编译器如何不使用size参数处理此模板化函数

Question

In the code below, I have a function where a length parameter must be passed, like this:

int recv(char* buf, int len);

But a convenience is to write a helper function like this:

    template <size_t N>
    int recv(char(&array)[N]) {
        return recv(array, N);
    }

Which means you can pass an array and the compiler somehow 'knows' the size so you don't have to pass it.

But when I have used templates before, I needed to pass the type, eg

std::vector<int> myvec;

But how does that work? Internally what is the compiler doing to resolve this? What is the name of this feature?

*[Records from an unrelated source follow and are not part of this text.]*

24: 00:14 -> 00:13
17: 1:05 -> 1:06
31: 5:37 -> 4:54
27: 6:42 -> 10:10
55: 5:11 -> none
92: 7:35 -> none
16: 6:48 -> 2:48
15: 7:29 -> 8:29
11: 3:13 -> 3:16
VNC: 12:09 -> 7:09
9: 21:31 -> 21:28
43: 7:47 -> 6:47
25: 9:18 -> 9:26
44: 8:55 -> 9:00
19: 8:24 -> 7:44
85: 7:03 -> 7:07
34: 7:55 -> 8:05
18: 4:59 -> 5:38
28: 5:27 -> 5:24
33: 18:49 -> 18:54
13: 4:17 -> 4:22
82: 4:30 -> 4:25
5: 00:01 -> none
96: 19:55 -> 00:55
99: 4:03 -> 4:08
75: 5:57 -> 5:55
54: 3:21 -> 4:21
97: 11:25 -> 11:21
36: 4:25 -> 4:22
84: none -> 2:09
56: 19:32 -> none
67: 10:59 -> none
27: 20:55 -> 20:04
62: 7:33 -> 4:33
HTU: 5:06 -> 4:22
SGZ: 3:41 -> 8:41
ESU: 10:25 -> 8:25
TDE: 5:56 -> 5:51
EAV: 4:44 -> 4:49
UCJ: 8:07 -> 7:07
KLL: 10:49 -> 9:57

Please explain the syntax.

#include <string.h>
#include <iostream>

class test_recv
{
public:
    test_recv() {
        strcpy(arr, "ABCDEFGHIJKLMNOPQRSTUVWXYZ");
    }
    int recv(char* buf, int len) {
        int tmp = pos;
        while (len-- && pos < 26)
            *buf++ = arr[pos++];

        return pos - tmp;
    }
    template <size_t N>
    int recv(char(&array)[N]) {
        return recv(array, N);
    }

private:
    int pos = 0;
    char arr[26+1];
};


int main() {
    test_recv test;
    char buffer[10];
    int bytes;
    while ((bytes = test.recv(buffer, 10)) != 0) {
        for (int i = 0; i < bytes; ++i)
            std::cout << buffer[i];
    }

    std::cout << '\n';
    test_recv test2;
    char buffer2[10];
    while ((bytes = test2.recv(buffer2)) != 0) {
        for (int i = 0; i < bytes; ++i)
            std::cout << buffer2[i];
    }
}

Answer 1

This feature is called "template argument deduction" . See the link for more details.

Short version: If, in a call to a templated function, the template arguments (types, or in your case, array size) can be deduced from the arguments the function is called with (in your case, the actual array), you don't have to specify them explicitly.